→ Work to be completed: Exactly the lines from the one with "left eye: (367, 199)" through the end of the records below are needed, minus any pictures.

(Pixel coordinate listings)
•••
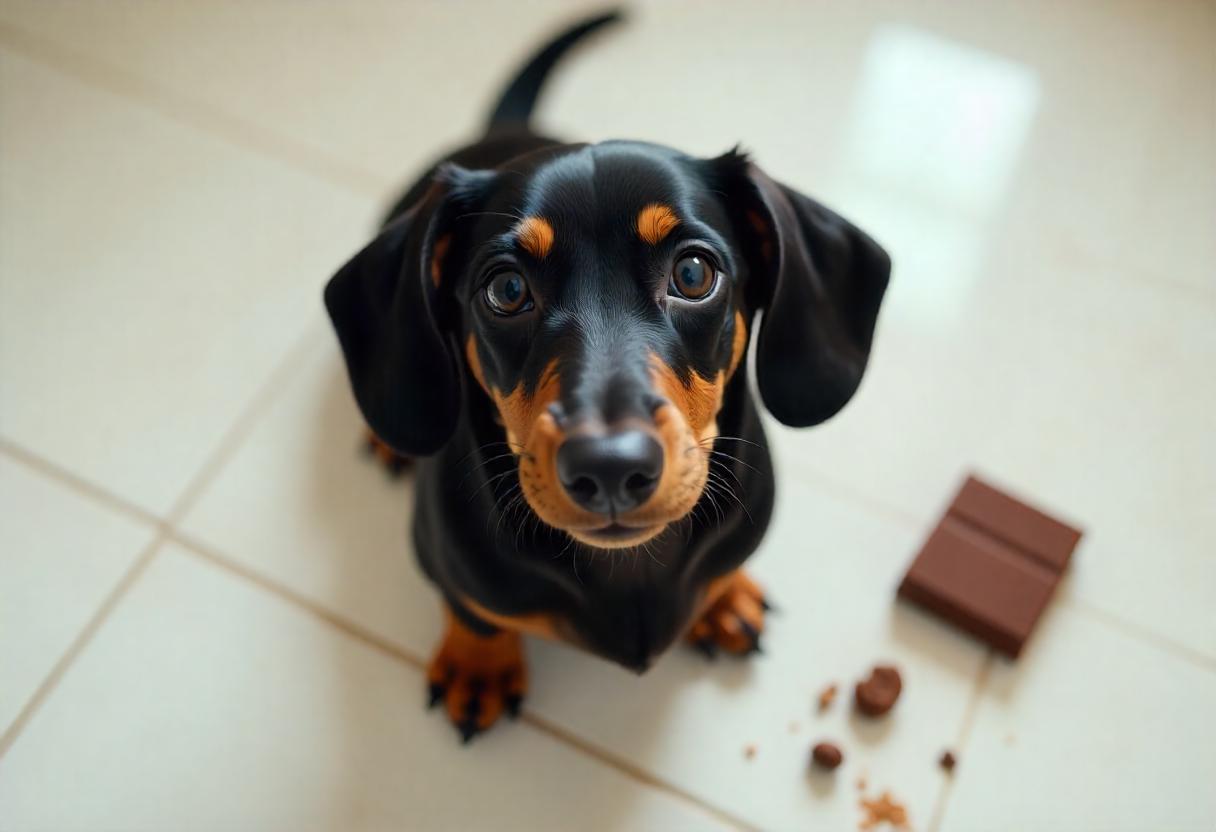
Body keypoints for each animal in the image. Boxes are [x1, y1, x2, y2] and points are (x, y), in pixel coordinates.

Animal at [328, 11, 890, 739]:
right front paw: (478, 668)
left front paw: (724, 598)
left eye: (693, 272)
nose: (611, 469)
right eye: (506, 289)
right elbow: (473, 612)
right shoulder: (441, 559)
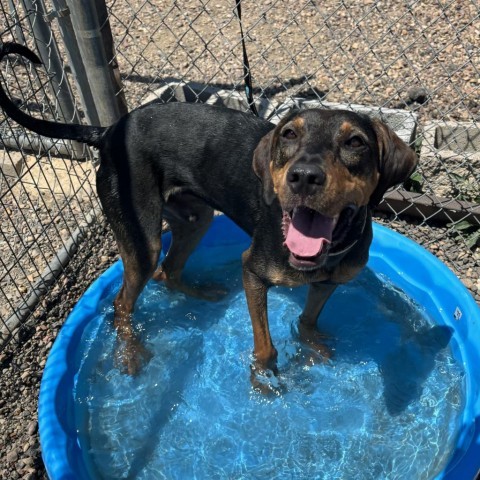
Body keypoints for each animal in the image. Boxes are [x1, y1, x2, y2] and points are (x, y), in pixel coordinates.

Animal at [0, 43, 418, 384]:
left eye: (355, 142)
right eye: (289, 135)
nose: (303, 176)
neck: (326, 251)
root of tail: (108, 132)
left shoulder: (329, 283)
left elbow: (308, 319)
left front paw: (311, 344)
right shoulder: (252, 272)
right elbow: (266, 346)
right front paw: (263, 380)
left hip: (194, 219)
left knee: (168, 271)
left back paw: (202, 294)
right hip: (142, 239)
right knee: (123, 303)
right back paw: (132, 355)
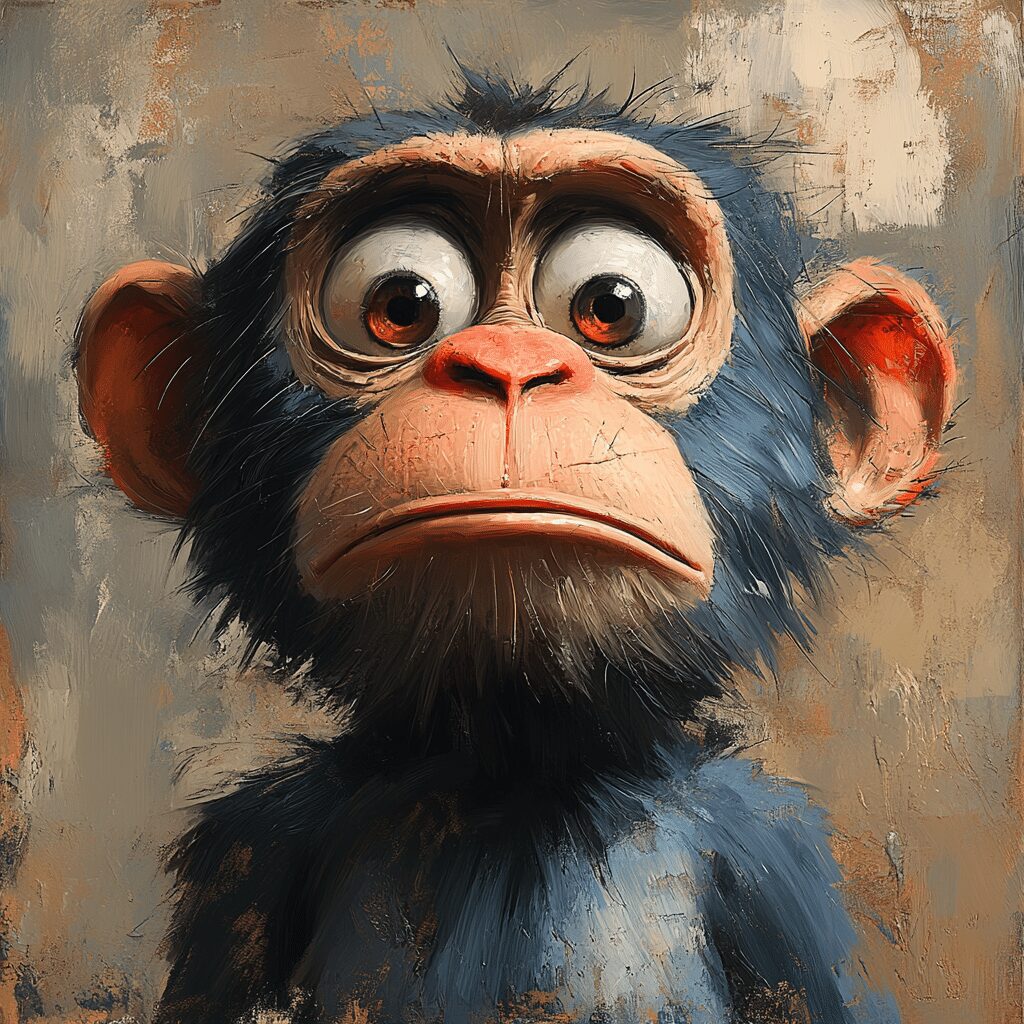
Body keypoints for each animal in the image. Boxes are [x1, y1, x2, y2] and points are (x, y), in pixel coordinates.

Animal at [74, 68, 955, 1024]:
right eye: (400, 306)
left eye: (612, 306)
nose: (504, 363)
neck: (513, 765)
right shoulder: (248, 851)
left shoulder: (771, 861)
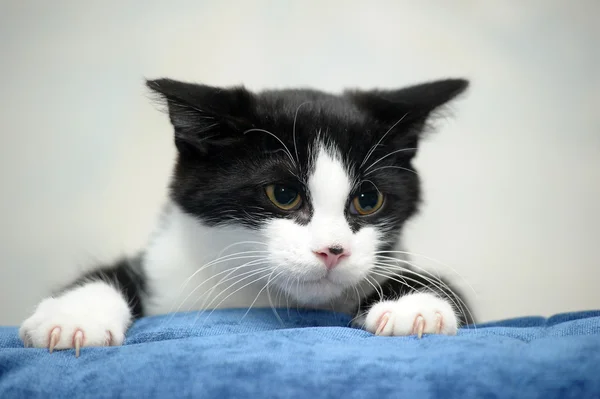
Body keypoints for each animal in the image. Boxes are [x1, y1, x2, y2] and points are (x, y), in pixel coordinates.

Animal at [17, 77, 474, 356]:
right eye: (284, 195)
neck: (264, 295)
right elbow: (113, 273)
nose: (334, 251)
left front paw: (416, 304)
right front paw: (73, 318)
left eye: (367, 199)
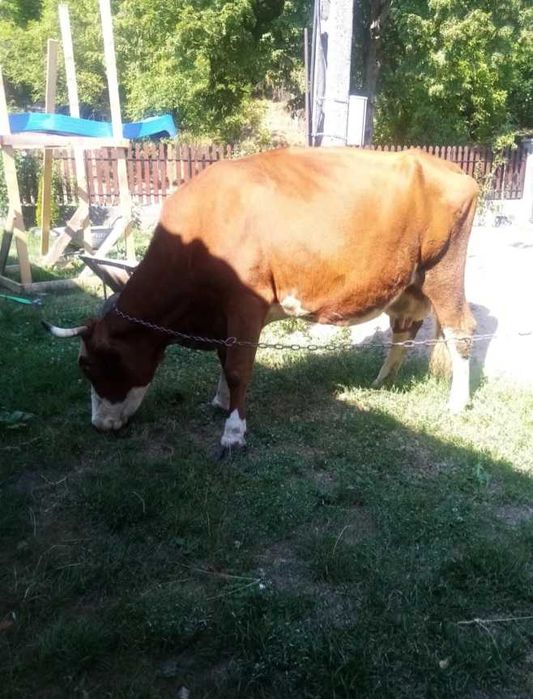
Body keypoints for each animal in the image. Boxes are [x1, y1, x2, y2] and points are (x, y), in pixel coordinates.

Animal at [45, 146, 478, 455]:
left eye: (88, 365)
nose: (98, 426)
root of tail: (450, 169)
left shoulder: (245, 302)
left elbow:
•••
→ Problem solution:
left eye: (367, 199)
Body keypoints for each animal in the image. Boxes are [x1, y1, x2, y2] and points are (x, y), in pixel coordinates.

Animal at [45, 146, 478, 455]:
left eye: (88, 365)
nose: (98, 426)
root of tail: (450, 169)
left shoulder: (245, 302)
left elbow:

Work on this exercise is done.